Since people search with specific needs in mind, your keywords should be “long tail,” meaning descriptive and narrowly focused. For example, “wedding photography Newport RI” will work better than just “professional photography.” Specific keywords will bring in less traffic overall, but ranking for more detailed searches will result in a higher conversion rate.
- Have a clean site structure. Make sure your website is organized in a way that makes it easy for users and search engines to travel through your site and find what they’re looking for. Internal links from one page to another within your site should provide content that educates your visitor, answers a question about what you offer, or engages them in some other valuable way. Internal links give Google more clues about what your website is about, so it can send relevant visitors your way.
- Feature substantial content. Create website content that’s relevant to your top keywords and hefty enough to be valuable. While punchy, skimmable content is great, keep in mind that Google wants content that solves the search intent, so pages with fewer than 200 words will not be highly ranked. If you want to add meat to your copy, be sure each page solves a problem, answers a question, or moves a visitor forward in their journey through your site.

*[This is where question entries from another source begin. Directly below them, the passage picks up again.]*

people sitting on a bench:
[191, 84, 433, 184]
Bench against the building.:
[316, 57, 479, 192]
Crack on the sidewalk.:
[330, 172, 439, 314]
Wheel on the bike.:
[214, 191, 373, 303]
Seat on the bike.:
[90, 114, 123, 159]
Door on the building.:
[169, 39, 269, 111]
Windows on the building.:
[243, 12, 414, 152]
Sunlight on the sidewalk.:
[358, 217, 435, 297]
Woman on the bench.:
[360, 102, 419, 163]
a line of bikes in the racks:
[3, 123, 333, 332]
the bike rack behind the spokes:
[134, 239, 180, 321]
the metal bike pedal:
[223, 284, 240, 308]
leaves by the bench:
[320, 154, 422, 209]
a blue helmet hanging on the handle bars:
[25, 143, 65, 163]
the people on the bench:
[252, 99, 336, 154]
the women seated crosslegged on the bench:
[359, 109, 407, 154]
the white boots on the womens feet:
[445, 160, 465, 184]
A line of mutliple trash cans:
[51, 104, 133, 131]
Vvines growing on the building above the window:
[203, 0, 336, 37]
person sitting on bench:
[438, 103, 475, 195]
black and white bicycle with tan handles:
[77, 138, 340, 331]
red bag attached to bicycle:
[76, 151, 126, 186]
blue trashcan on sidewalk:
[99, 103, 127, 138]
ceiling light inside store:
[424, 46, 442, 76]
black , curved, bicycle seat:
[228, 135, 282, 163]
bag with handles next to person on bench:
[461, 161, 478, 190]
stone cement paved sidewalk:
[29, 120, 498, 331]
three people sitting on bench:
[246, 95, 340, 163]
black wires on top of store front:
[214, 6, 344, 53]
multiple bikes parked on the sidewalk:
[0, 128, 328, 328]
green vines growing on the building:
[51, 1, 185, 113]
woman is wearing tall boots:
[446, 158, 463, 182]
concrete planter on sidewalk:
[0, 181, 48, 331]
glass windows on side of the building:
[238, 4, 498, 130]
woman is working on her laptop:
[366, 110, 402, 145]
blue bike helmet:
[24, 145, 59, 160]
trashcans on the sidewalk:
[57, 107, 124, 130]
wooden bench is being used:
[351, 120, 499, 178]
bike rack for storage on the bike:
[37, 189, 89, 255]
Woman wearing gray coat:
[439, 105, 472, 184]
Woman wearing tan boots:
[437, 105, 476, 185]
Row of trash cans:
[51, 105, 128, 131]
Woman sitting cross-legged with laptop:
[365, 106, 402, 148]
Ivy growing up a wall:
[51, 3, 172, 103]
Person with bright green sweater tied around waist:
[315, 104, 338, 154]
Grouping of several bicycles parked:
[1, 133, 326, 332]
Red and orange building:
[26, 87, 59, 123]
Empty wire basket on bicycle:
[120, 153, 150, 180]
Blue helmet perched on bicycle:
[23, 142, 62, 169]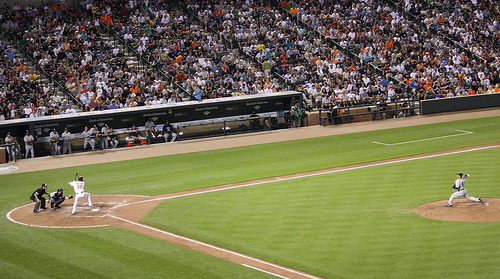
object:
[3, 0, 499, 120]
crowd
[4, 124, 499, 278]
field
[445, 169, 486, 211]
pitcher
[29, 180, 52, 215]
umpire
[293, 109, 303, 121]
shirt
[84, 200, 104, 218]
homeplate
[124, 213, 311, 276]
chalk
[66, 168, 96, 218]
baseball player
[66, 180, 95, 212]
uniform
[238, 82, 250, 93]
spectators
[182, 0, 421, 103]
stands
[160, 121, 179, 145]
players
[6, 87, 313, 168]
dugout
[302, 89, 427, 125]
fence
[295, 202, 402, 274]
grass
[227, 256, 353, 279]
lines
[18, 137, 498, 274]
dirt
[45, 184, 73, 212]
catcher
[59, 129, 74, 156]
players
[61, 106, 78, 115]
people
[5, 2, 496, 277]
stadium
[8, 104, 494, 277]
game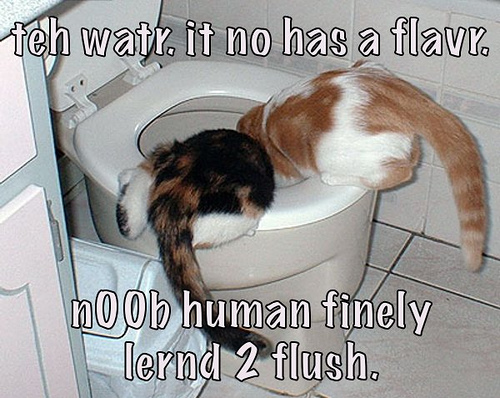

- Use relevant title tags. A title tag or page tag is the “headline” for a page when it appears in search engine results pages (SERP). The words or phrases in your title tags should be specific and descriptive. Think, “Learn How to Paint Landscapes and Portraits" instead of "Painting Class." Combining this with the meta description—a longer blurb in search results that says more about what your content provides—encourages users to click through to your website. Title tags also appear in your visitors’ web browser tabs and in social media when your content is shared. This is easy to do in Mailchimp’s website builder. Simply go to the page settings and edit the SEO title to create a title tag and the SEO description to write a meta description.
- Add alt tags. An alt tag is a text description of an image. It serves 3 important purposes. Search engines can’t interpret images, so alt tags help them identify and rank these pieces of content, improving your SEO. They also help website visitors when an image doesn’t display properly on their screen or load quickly by providing a clue about what image they should be seeing. Last, and definitely not least, alt tags are easy for screen readers to decipher, so they help with web accessibility. Alt tags should be short and descriptive—think, “paddle board on lake with smiling boy” or “chocolate cake with vanilla frosting and strawberry.”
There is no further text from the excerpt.